Мое такси все еще ждало, накручивая на счетчик астрономические суммы. Фриц с презрением поглядел на него.

– Почему ты не научишься водить, идиот?

– Чтобы давить людей на улицах, как Фриц Вонг? Ну что, прощай, Роммель? [259]

– Только до тех пор, пока союзники не захватят Нормандию.

Я сел в такси и ощупал карман пальто.

– А что делать с моноклем?

– Вставь себе в глаз на следующей церемонии вручения «Оскаров». Я устрою тебе место на балконе. Чего ты еще ждешь, объятий? На, получай!

Он сердито прижал меня к себе:

– Outen zee ass! [260]

Когда я отъезжал, Фриц крикнул:

– Опять забыл сказать, как я тебя ненавижу!

– Лжец! – крикнул я в ответ.

– Да, – кивнул Фриц и поднял руку в медленном, усталом приветствии, – я лгу.

66

– Я как раз думал о Холлихок-хаусе, – сказал Крамли, – и о твоей подруге Эмили Слоун.

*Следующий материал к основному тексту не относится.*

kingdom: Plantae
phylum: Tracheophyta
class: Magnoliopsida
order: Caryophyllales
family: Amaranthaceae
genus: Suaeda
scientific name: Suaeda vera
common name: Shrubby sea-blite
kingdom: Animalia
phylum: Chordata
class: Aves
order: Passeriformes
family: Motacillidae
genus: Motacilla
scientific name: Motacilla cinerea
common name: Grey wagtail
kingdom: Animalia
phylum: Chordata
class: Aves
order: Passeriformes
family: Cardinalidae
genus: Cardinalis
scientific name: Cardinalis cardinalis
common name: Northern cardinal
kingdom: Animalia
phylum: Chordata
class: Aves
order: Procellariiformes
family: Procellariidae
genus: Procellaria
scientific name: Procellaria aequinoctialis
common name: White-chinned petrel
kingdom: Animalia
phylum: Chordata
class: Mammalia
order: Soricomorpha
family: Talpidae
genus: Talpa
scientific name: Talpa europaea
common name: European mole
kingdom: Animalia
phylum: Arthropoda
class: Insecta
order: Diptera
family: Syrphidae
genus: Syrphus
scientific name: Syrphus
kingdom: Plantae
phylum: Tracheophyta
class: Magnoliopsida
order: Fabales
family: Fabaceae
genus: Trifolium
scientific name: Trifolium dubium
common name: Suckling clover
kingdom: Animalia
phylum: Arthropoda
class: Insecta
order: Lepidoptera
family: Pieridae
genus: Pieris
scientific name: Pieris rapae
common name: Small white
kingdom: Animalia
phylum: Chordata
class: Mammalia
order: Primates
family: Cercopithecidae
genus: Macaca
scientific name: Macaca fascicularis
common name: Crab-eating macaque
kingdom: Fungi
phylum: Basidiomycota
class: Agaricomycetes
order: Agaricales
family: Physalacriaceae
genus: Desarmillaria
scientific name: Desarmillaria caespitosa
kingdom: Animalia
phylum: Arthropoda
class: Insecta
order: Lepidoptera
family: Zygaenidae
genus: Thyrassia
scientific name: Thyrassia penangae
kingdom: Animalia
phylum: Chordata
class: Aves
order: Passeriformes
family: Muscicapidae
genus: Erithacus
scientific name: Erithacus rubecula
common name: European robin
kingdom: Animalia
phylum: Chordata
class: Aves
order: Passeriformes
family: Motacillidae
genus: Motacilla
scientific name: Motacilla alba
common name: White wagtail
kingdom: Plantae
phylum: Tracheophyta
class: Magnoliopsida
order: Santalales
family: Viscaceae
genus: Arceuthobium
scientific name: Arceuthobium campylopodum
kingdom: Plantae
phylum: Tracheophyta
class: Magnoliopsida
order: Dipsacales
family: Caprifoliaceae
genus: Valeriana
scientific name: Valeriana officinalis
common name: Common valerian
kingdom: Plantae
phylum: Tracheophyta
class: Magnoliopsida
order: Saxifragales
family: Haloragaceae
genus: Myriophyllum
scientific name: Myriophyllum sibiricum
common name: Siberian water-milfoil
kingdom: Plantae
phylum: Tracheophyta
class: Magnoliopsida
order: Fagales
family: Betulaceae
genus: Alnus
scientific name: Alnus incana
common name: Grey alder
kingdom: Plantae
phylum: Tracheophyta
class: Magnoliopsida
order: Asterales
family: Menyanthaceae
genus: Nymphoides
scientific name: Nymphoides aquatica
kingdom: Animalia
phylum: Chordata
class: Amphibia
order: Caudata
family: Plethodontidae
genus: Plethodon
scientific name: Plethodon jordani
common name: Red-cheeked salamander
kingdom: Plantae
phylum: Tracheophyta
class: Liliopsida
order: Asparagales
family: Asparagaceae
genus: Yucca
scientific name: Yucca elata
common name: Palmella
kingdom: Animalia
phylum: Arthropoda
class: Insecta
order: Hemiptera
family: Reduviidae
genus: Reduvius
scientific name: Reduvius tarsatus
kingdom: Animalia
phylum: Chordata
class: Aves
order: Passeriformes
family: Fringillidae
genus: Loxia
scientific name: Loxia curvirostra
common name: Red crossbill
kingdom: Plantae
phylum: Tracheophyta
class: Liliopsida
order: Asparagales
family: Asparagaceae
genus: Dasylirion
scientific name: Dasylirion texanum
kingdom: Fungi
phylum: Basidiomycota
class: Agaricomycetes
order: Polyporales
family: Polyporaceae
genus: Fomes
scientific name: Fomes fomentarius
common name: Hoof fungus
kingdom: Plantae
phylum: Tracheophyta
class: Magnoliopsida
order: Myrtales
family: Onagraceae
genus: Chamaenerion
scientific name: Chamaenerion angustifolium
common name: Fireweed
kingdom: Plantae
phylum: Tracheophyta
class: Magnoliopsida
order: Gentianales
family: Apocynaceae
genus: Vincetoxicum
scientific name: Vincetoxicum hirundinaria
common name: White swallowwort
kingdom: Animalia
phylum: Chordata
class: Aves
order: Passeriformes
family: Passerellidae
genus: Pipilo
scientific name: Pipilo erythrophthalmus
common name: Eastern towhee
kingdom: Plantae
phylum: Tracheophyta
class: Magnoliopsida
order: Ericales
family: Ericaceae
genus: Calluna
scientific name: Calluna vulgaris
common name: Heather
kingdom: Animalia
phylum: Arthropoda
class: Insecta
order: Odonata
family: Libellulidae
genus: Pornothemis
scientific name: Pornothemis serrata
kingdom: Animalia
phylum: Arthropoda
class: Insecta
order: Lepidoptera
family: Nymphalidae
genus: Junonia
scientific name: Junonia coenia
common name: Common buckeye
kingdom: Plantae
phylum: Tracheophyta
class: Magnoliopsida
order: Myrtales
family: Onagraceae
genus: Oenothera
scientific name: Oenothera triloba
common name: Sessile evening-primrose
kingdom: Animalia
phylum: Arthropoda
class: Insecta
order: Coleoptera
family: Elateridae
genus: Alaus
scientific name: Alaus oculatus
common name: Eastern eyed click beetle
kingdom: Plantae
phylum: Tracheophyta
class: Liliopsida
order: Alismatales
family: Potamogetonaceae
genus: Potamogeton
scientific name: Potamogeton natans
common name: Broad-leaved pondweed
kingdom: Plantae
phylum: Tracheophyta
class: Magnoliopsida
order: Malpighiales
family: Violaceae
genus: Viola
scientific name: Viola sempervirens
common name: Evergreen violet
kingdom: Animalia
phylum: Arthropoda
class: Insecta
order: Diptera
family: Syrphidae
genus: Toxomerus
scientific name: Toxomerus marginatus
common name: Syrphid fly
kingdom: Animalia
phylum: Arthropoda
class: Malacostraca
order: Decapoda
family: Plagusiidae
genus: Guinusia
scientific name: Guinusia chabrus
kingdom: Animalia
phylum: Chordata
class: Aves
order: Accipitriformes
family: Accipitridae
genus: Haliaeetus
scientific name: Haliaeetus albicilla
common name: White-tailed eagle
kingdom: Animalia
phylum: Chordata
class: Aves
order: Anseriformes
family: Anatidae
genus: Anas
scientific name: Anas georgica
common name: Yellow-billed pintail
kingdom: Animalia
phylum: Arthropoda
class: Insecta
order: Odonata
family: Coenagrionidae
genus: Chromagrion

– Она мне не подруга, но продолжай.

– Сумасшедшие вселяют в меня надежду.

– Что?! – Я чуть не выронил свое пиво.

– Сумасшедшие – это те, кто решил остаться в этой жизни, – сказал Крамли. – Они настолько любят жизнь, что не разрушают ее, а возводят для себя стену и прячутся за ней. Они притворяются, будто не слышат, но они слышат. Притворяются, будто не видят, но они видят. Их сумасшествие говорит: «Я ненавижу жить, но люблю жизнь. Я не люблю правила, но люблю себя. Поэтому, чем ложиться в могилу, я лучше найду себе убежище. Не в алкоголе, не в кровати под одеялами, не в шприцах и не в дорожках белого порошка, а в безумии. В собственном доме, среди своих стен, под своей безмолвной крышей». Поэтому сумасшедшие, да, они вселяют в меня надежду. Смелость оставаться живым и здоровым, а если устанешь и нужна будет помощь, лекарство всегда под рукой – безумие.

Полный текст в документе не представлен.